Antiretroviral Update from the 46th ICAAC

Hopkins HIV Report 2007 Jan; 19(1):1-3, 12

Joel E. Gallant, M.D., M.P.H.
Johns Hopkins

New data on antiretroviral therapy were sparse at the 46th ICAAC, held in San Francisco in September. A few of the most important studies are discussed below.

More Data Supporting Earlier Initiation of Therapy

The Abbott 720 trial has been following patients treated with lopinavir/ritonavir (LPV/r) for up to 7 years. Prior presentations of the results from this study have demonstrated excellent virologic durability and impressive CD4 increases. Data presented at ICAAC further assessed the immunologic response to therapy with LPV/r, looking specifically at the effect of baseline CD4 count on CD4 response [King MA, et al. Abstract H-1401]. The authors found that those who started with CD4 counts <50 cells/mm³ experienced continued rises in CD4 count throughout the 7-year period, while those who started with higher CD4 counts reached a plateau at 6-7 years. However, those with lower CD4 counts never “caught up” with patients starting at higher counts. Over 7 years, the mean increase in CD4 count from baseline was 532, 476, and 495 cells/mm³ in those with CD4 counts <50, 50-199, and >200 cells/mm³, respectively.

These results are similar to those seen in the Dutch ATHENA cohort [Gras L, et al. Conf Retroviruses Opportunistic Infect 2006 Feb 5-8;13: Abstract 530] and in the Hopkins cohort [Moore RD, Keruly JC, Clin Infect Dis. 2007 Feb 1;44(3):441-6].

The latter study, a larger observational cohort study, also demonstrated that differences in CD4 response were associated with differences in clinical outcome, despite virologic suppression. Data were also presented from a Canadian cohort of 299 patients, which found that patients who achieved virologic suppression, but failed to attain a CD4 count above 200 cells/mm³, remained at increased risk of clinical events within the first year of therapy (hazard ratio 3.08, p=0.055) and after the first year of therapy (HR=3.94, p=0.08) [Loutfy MR, et al. Abstract H-1403].

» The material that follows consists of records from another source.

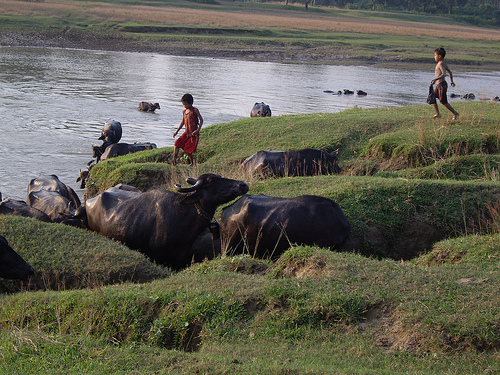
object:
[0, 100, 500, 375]
grass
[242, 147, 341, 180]
cow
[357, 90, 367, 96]
cow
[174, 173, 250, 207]
head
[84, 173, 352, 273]
cow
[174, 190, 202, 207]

Data were also presented from the PISCIS cohort, an ongoing, multicenter study of HIV-infected adults treated at 10 Spanish hospitals [Jaen A, et al. Abstract H-1059]. Treatment-naïve patients who initiated treatment prior to the diagnosis of AIDS and who remained on HAART for at least 1 month were included in the analysis. The authors found that patients with lower CD4 counts (<200 or 200-350 cells/mm³ compared to >350 cells/mm³) at the time of initiation were more likely to progress to AIDS or death than those with higher CD4 counts after adjusting for lead time. Factors associated with progression after adjustment for sex, age, and time of initiation included lower CD4 count, higher viral load, and HCV coinfection. Later initiation of therapy (after 2001) was associated with a decreased risk of progression.

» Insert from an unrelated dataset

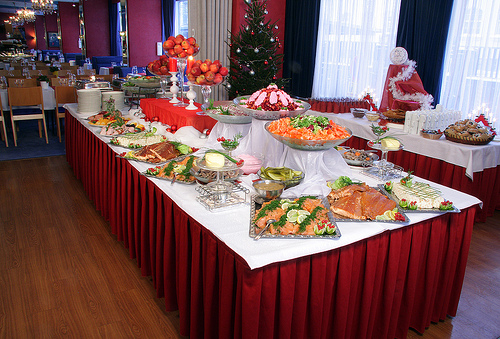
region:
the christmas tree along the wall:
[221, 0, 291, 99]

Current treatment guidelines recommend therapy for symptomatic patients or patients with AIDS, and recommend consideration of therapy in patients with CD4 counts <350 cells/mm³ or viral loads >100,000 c/mL, though CD4 threshold is generally given more weight than the viral load threshold. The studies discussed here provide further support for earlier initiation of therapy. There is less enthusiasm now for deferring therapy until the CD4 count approaches 200 cells/mm³, and accumulating data suggest that initiating HAART at CD4 counts above 350 cells/mm³ may be beneficial. The question of when to start therapy may become more pressing if the CDC recommendations on routine HIV testing [MMWR Recomm Rep. 2006 Sep 22, 55(RR14);1-17; and “Update from the IDSA 44th Annual Meeting in Toronto” on p4 of this issue] become widely implemented. Routine testing should result in earlier diagnosis, with a larger proportion of newly diagnosed patients having CD4 counts above current guidelines criteria for initiation.

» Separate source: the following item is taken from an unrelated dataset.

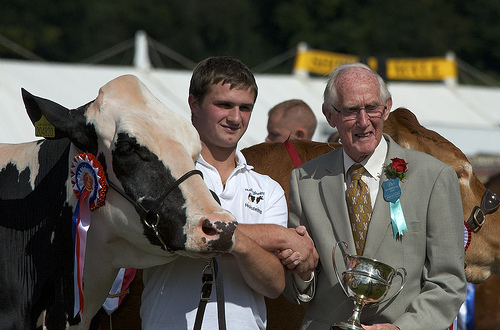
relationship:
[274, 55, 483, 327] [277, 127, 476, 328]
man wearing suit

Boosting Fosamprenavir with Less Ritonavir

Pharmacokinetic data have supported the use of fosamprenavir boosted by only 100 mg of ritonavir rather than the approved dose of 200 mg/d, but there have been no clinical data supporting this combination. Kimberly Smith presented preliminary 24-week results from the ALERT study, in which 106 treatment-naïve patients were randomized to receive either atazanavir/ritonavir (ATV/r 300/100 mg QD) or fosamprenavir/ritonavir (FPV/r 1400/100 mg QD) along with tenofovir/ emtricitabine (TDF/FTC) [Abstract H1670a]. Virologic results were virtually overlapping, with 83% of ATV/r-treated patients and 79% of FPV/r-treated patients achieving a viral load below 50 c/mL by intention-to-treat (ITT), missing=failure analysis. By observed data analysis, the results were 88% and 84%, respectively. FPV/r was associated with a greater rise in triglyceride levels; there was a similar, modest rise in total and LDL cholesterol in both arms. As expected, hyperbilirubinemia and jaundice were more common in the ATV/r arm. Treatment-emergent resistance was observed in only one patient, who had baseline amprenavir resistance and developed further PI resistance on FPV/r.

This study was not powered to demonstrate non-inferiority of the FPV/r regimen, but the extremely similar results are encouraging. Larger trials with this regimen are in progress.

MK-0518 in Treatment-Experienced Patients

Preliminary 16-week data were presented at CROI earlier this year demonstrating impressive efficacy of Merck’s integrase inhibitor, raltegravir (RAL, MK-0518), in treatment- experienced patients [Grinsztejn B, et al. Conf Retroviruses Opportunistic Infect 2006 Feb 5-8;13: Abstract 159LB]. The 24-week results presented at ICAAC continue to be equally promising [Grinsztejn B, et al. Abstract H-1670b]. A total of 178 highly treatment-experienced patients with 3-class resistance were randomized to receive one of three doses of RAL (200, 400, or 800 mg bid) or placebo in combination with an optimized background regimen (OBR). At baseline, 42-58% had a phenotypic susceptibility score (PSS) of 0, meaning that they had no fully active agents in the background regimen. The PSS for protease inhibitors was 0 in 87-98%. By ITT analysis, viral load was suppressed to <400 c/mL at 24 weeks in approximately 70% and to <50 c/mL in 57-67% of those in the RAL arms compared to 16% and 14% of those on placebo, respectively. Those on RAL achieved a 2 log reduction in viral load–in most cases by 2 weeks–whereas the overall reduction in viral load among placebo recipients was only 0.4 log₁₀ c/mL. Even those with a PPS of 0 had impressive responses, with 54-69% achieving viral suppression to <400 c/mL. Enfuvirtide was used for the first time by approximately one-quarter of the patients and increased efficacy by approximately 20% in both groups. The drug was well tolerated, demonstrating a safety profile that was similar to placebo.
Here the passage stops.